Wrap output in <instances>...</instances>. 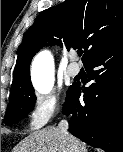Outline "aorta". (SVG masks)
Listing matches in <instances>:
<instances>
[{"label": "aorta", "instance_id": "762f6f07", "mask_svg": "<svg viewBox=\"0 0 123 152\" xmlns=\"http://www.w3.org/2000/svg\"><path fill=\"white\" fill-rule=\"evenodd\" d=\"M32 82L36 91L49 94L54 84V59L47 50L40 51L32 63Z\"/></svg>", "mask_w": 123, "mask_h": 152}]
</instances>
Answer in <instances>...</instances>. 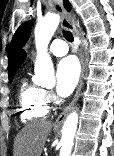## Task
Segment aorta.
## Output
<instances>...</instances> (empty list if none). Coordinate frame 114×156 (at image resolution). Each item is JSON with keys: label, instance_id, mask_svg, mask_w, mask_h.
+ + + + +
- Task goal -
Find each line in the listing above that contains the string "JSON", treating uppercase and lowercase as distinct, and reproduce every such line in full.

- The answer -
<instances>...</instances> (empty list if none). Coordinate frame 114×156 (at image resolution). Each item is JSON with keys: label, instance_id, mask_svg, mask_w, mask_h.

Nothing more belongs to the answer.